Two important things to keep in mind about symbols. First, the signifier and signified can be literally anything, as long as one stands for the object. A physical object can be a signifier for an abstract signified, such as a flag standing for a nation. A sound can stand for a sound--buzz, for example. A color can stand for an idea. A set of mathematical equations can stand for space and time. The possibilities are endless.

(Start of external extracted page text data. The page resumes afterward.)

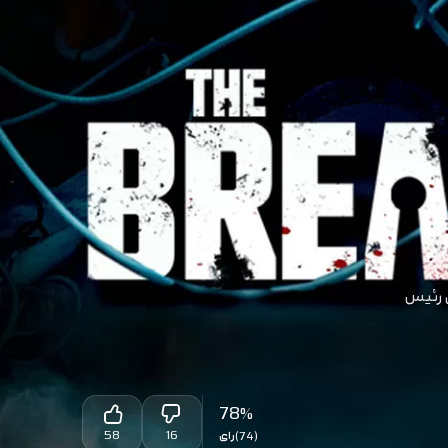
ن رئیس
78
%
58
16
(74)
رای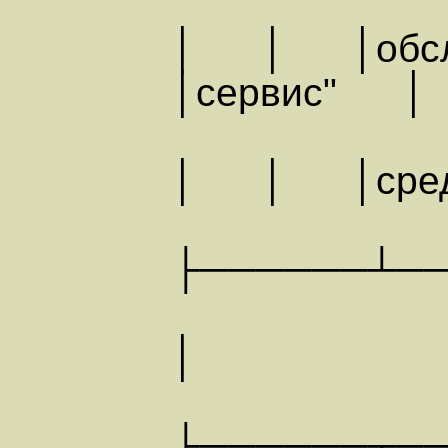
│ │ │обслуж
│сервис" │
│ │ │средс
├──────┴─
│ И
├──────┬─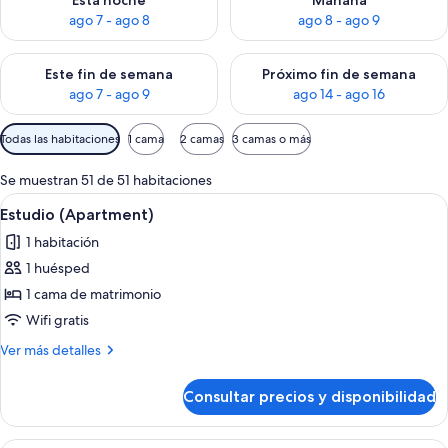
Esta noche
Mañana
ago 7 - ago 8
ago 8 - ago 9
Consulta la disponibilidad para este fin de semana, ago 7 - ag
Consulta la disponibilidad par
Este fin de semana
Próximo fin de semana
ago 7 - ago 9
ago 14 - ago 16
Filtros
Todas las habitaciones
1 cama
2 camas
3 camas o más
disponibles
para
Se muestran 51 de 51 habitaciones
las
Abrir
Habitación de hotel con dos camas, un 
3
Estudio (Apartment)
habitaciones
todas
1 habitación
las
1 huésped
fotos
de
1 cama de matrimonio
Estudio
Wifi gratis
(Apartment)
Más
Ver más detalles
detalles
de
Consultar precios y disponibilidad
Estudio
(Apartment)
Habitación de hotel con cama, una sil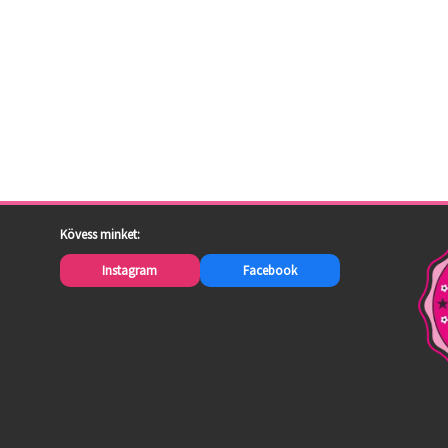
Kövess minket:
Instagram
Facebook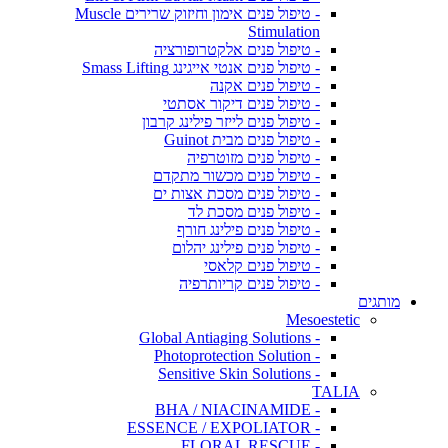
- טיפול פנים אימון וחיזוק שרירים Muscle
Stimulation
- טיפול פנים אלקטרופורציה
- טיפול פנים אנטי אייגינג Smass Lifting
- טיפול פנים אקנה
- טיפול פנים דיקור אסתטי
- טיפול פנים לייזר פילינג קרבון
- טיפול פנים מבית Guinot
- טיפול פנים מזוטרפיה
- טיפול פנים מכשור מתקדם
- טיפול פנים מסכת אצות ים
- טיפול פנים מסכת לד
- טיפול פנים פילינג חורף
- טיפול פנים פילינג יהלום
- טיפול פנים קלאסי
- טיפול פנים קריותרפיה
מותגים
Mesoestetic
- Global Antiaging Solutions
- Photoprotection Solution
- Sensitive Skin Solutions
TALIA
- BHA / NIACINAMIDE
- ESSENCE / EXPOLIATOR
- FLORAL RESCUE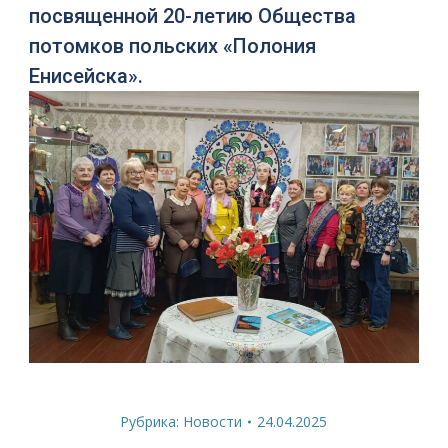
посвященной 20-летию Общества
потомков польских «Полония
Енисейска».
Рубрика:
Новости
24.04.2025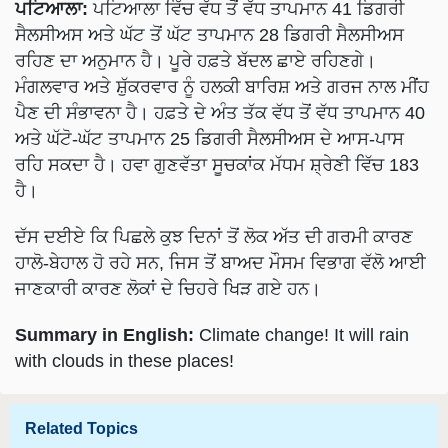
ਸੈਲਸੀਅਸ ਅਤੇ ਘੱਟ ਤੋਂ ਘੱਟ ਤਾਪਮਾਨ 28 ਡਿਗਰੀ ਸੈਲਸੀਅਸ
ਰਹਿਣ ਦਾ ਅਨੁਮਾਨ ਹੈ। ਪੂਰੇ ਹਫ਼ਤੇ ਬੱਦਲ ਛਾਏ ਰਹਿਣਗੇ।
ਮੰਗਲਵਾਰ ਅਤੇ ਸ਼ੁੱਕਰਵਾਰ ਨੂੰ ਹਲਕੀ ਬਾਰਿਸ਼ ਅਤੇ ਗਰਜ ਨਾਲ ਮੀਂਹ
ਪੈਣ ਦੀ ਸੰਭਾਵਨਾ ਹੈ। ਹਫ਼ਤੇ ਦੇ ਅੰਤ ਤੱਕ ਵੱਧ ਤੋਂ ਵੱਧ ਤਾਪਮਾਨ 40
ਅਤੇ ਘੱਟੋ-ਘੱਟ ਤਾਪਮਾਨ 25 ਡਿਗਰੀ ਸੈਲਸੀਅਸ ਦੇ ਆਸ-ਪਾਸ
ਰਹਿ ਸਕਦਾ ਹੈ। ਹਵਾ ਗੁਣਵੱਤਾ ਸੂਚਕਾਂਕ ਮੱਧਮ ਸ਼੍ਰੇਣੀ ਵਿੱਚ 183
ਹੈ।
ਦੱਸ ਦਈਏ ਕਿ ਪਿਛਲੇ ਕੁਝ ਦਿਨਾਂ ਤੋਂ ਲੋਕ ਅੱਤ ਦੀ ਗਰਮੀ ਕਾਰਣ
ਹਾਲੋ-ਬੇਹਾਲ ਹੋ ਰਹੇ ਸਨ, ਜਿਸ ਤੋਂ ਬਾਅਦ ਮੌਸਮ ਵਿਭਾਗ ਵੱਲੋ ਆਈ
ਜਾਣਕਾਰੀ ਕਾਰਣ ਲੋਕਾਂ ਦੇ ਚਿਹਰੇ ਖਿੜ ਗਏ ਹਨ।
Summary in English:
Climate change! It will rain
with clouds in these places!
Related Topics
ਟਰੈਂਡਿੰਗ ਖਬਰਾਂ
Weather
climate
Climate Change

The second thing is that there is no necessary connection between the two. To paraphrase Wittgenstein, there is no goo you can add to a signifier that makes it into the signified. The flag is not “the country minus something.” The idea of a rock is not a rock stripped of something, and conversely, a rock is not matter wrapped around the idea of a rock. This is what I meant in the first hour about meaning being constructed--”meaning” is another word for the relationship between signifier and signified, and that relationship is entirely arbitrary. The map is not the territory,and there’s nothing you can do to the map to make it be the territory.
Postmodernism: Would normally be a much more advanced topic than can be done in a 201, but it’s so important to animation in general, and anime in particular, that I think we should try to do a basic version here. So, the basics: Modernism and postmodernism are both based on the signifier-signified distinction, the fact that meaning is constructed. Modernism largely attempts to reject significance, to see what art can do when you strip it of the requirement to mean anything, for example through absurdist drama or non-representational paintings. Postmodernism, on the other hand, dives into the gap between signifier and signified and explores it. There are two definitions of postmodernism I really like; one’s mine and the other’s Philip Sandifer’s. Philip’s is “Taking signifiers out of their usual context and trusting them to work anyway.” Mine is “deliberately calling attention to the process by which meaning is constructed.”
[Wing it from here]
I'll put up a video of the actual panel some time in the next few weeks.
Hey, I saw the last hour of the panel today and it was great, thanks for posting this.